Metode yang digunakan dalam program ini adalah Observasi Partisipatoris. Pada tahap Pertama peserta tinggal dan hidup bersama dengan penduduk lokal seperti telah disebutkan di atas. Pada tahap berikut adalah tinjauan atau refleksi ilmiah. Para peserta berdiskusi dan sharing pengalaman yang mereka dapat selama tinggal dan hidup bersama dengan warga setempat. Tahap akhir , peserta menyusun sebuah rencana dan strategi aksi bersama sebagai sebuah tindakan konkret alternatif yang menjadi bentuk tanggungjawab dan partisipasi peserta terhadap kelangsungan hidup bersama.
Batik Cultural Exposure
Merupakan program pengenalan simbol-simbol budaya yang dituangkan dalam seni batik.
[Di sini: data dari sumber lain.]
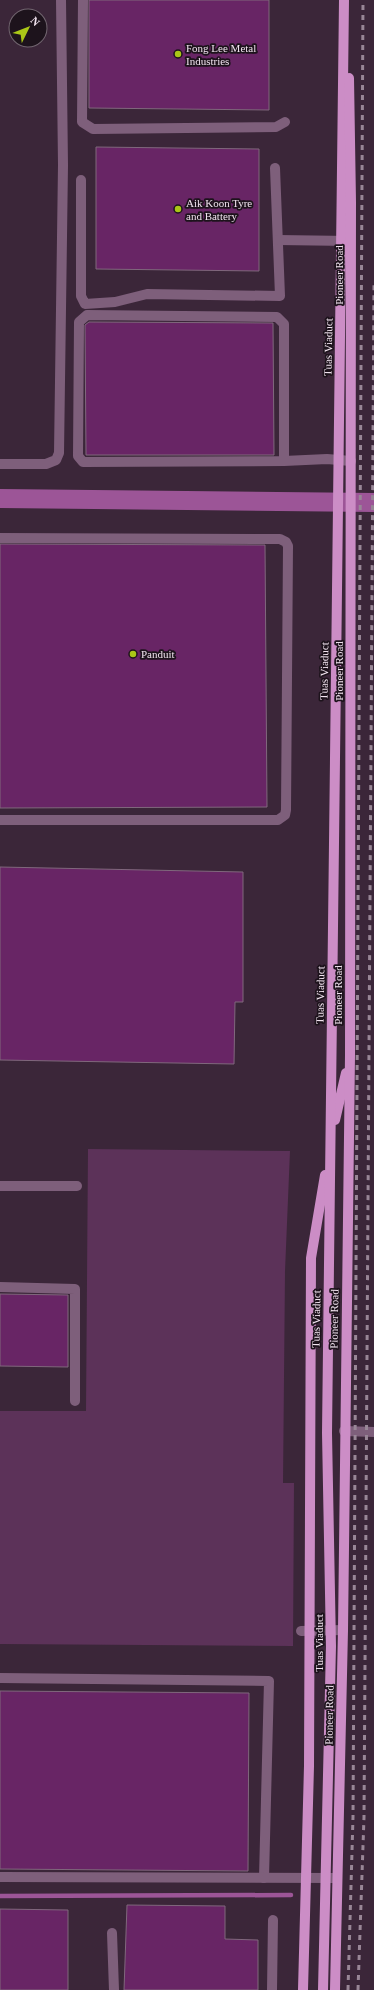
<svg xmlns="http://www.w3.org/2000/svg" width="374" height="1990" viewBox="0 0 374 1990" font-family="Georgia,serif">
<rect width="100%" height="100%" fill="#3b2639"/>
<polygon fill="#5c3259" points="88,1149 290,1151 285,1271 283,1483 294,1483 293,1646 0,1644 0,1411 86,1411"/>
<polygon fill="#9c5597" points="0,489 374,493 374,512 0,508"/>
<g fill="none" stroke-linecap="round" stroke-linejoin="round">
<polyline stroke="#9c5597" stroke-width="4.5" points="0,1896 291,1895"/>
</g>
<g fill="#682565" stroke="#80687d">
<polygon points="89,0 269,0 269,110 89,108"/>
<polygon points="96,147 259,149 259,271 96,269"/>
<polygon points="89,322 273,323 274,455 86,455 85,325"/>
<polygon points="0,544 265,545 267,807 0,808"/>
<polygon points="0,867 243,872 243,1002 235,1002 234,1064 0,1060"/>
<polygon points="0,1294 68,1295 68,1367 0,1366"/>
<polygon points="0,1691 249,1693 248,1871 0,1869"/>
<polygon points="127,1905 225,1906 225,1939 258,1940 258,1990 124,1990"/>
<polygon points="0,1909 68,1910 68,1990 0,1990"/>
</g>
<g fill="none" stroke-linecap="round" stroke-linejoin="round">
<g stroke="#7e5f7b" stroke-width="10">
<polyline points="83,0 82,122 93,129 276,127 285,122"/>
<polyline points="81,180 81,296 85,304 115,302 147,294 280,296 275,168"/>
<polyline points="278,240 350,241"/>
<polyline points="284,461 284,324 277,317 87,315 79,322 78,456 83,462 284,461 327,459 351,461"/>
<polyline points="0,464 46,464 56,460 59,453 63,165 61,0"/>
<polyline points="0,538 280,539 286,542 288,546 286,810 285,815 278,820 0,820"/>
<polyline points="0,1186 77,1186"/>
<polyline points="0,1287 75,1289 75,1401"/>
<polyline points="344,1431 374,1432"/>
<polyline points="301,1631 343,1630"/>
<polyline points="0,1678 269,1681 264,1878"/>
<polyline points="0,1877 337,1878"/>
<polyline points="112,1933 114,1990"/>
<polyline points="272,1990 273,1920"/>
</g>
<g stroke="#cc8dc6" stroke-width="10">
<polyline points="335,1120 346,1073"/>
<polyline points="303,1990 309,1766 311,1258 325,1175"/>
<polyline points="323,1990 331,1646 327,1433 344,0"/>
<polyline points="335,1990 343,1630 350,1055 351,202 349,78"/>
</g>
<g stroke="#988696" stroke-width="3" stroke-dasharray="5 5" stroke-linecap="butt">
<polyline points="348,1990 353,1817 363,0"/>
<polyline points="358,1990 364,1817 374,285"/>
</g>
</g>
<g fill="#aac717" stroke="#1d131c" stroke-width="1.5">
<circle cx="178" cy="54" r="4"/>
<circle cx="178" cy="209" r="4"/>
<circle cx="133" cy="654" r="4"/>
</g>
<g text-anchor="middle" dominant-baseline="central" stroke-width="3.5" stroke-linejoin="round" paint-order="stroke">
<g font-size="11" fill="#f1e3ef" stroke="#1d131c" text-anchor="start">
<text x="186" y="48">Fong Lee Metal<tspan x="186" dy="13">Industries</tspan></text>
<text x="186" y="203">Aik Koon Tyre<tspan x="186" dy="13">and Battery</tspan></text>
<text x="141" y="654">Panduit</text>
</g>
<g font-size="11" fill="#f1e3ef" stroke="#1d131c">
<text transform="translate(339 275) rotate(-90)">Pioneer Road</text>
<text transform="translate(328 347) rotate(-89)">Tuas Viaduct</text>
<text transform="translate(324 671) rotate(-89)">Tuas Viaduct</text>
<text transform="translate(339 671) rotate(-90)">Pioneer Road</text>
<text transform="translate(320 995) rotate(-89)">Tuas Viaduct</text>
<text transform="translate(338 995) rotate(-90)">Pioneer Road</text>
<text transform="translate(316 1319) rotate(-89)">Tuas Viaduct</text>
<text transform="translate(334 1319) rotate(-89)">Pioneer Road</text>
<text transform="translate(319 1643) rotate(-90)">Tuas Viaduct</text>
<text transform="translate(329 1715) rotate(-89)">Pioneer Road</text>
</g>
</g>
<g transform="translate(28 28) rotate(47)"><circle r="19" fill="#1d131c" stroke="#726670"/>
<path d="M0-3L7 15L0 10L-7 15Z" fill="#aac717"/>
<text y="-6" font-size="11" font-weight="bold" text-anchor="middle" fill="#f1e3ef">N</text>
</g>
</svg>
Program ini mengajak peserta didik untuk menggali dan mengungkap dimensi seni, filosofis, dan historis dari batik dengan mengunjungi pusat-pusat kerajinan batik dan Museum batik di berbagai daerah di Jawa Barat (Tasikmalaya), JawaTengah (Cirebon & Pekalongan), Solo dan Yogyakarta. Objektif dari program ini adalah (sebagai out put) peserta didik disamping dapat mengetahui proses membatik juga dapat melihat dan menemukan kaitan antara ekspresi seni dan makna simbol budaya yang terkandung didalamnya.
Historical Temple Exposure
Program ini melibatkan siswa dalam sebuah peristiwa sejarah pelestarian situs candi-candi yang ada di Jawa Tengah, Yogyakarta dan sekitarnya. Peserta didik diikutsertakan dalam proses pengangkatan sebuah candi dan dibantu petugas dari Dinas Purbakala setempat mulai dari eskavasi, relokasi dan restorasi. Dalam kegiatan ini peserta didik melakukan upaya pelestarian budaya dan menjadi pelaku sejarah sekaligus menumbuhkan kesadaran akan identitas bangsa.
Metode Experiencial Learning
Ketiga program Field Trip menggunakan metode Experience Learning; melalui proses pembelajaran ini individu dapat menyusun pengetahuan, mendapatkan keterampilan dan menemukan makna dari pengalaman (Association for Experiental Education). Sebagai out put dari program di atas, setiap peserta belajar untuk membuat sebuah karya ilmiah berupa artikel, catatan perjalanan, feature atau pun sebuah refleksi pengalaman yang memiliki bobot akademik. Untuk karya terbaik dapat diajukan ke redaksi media cetak untuk dipublikasikan.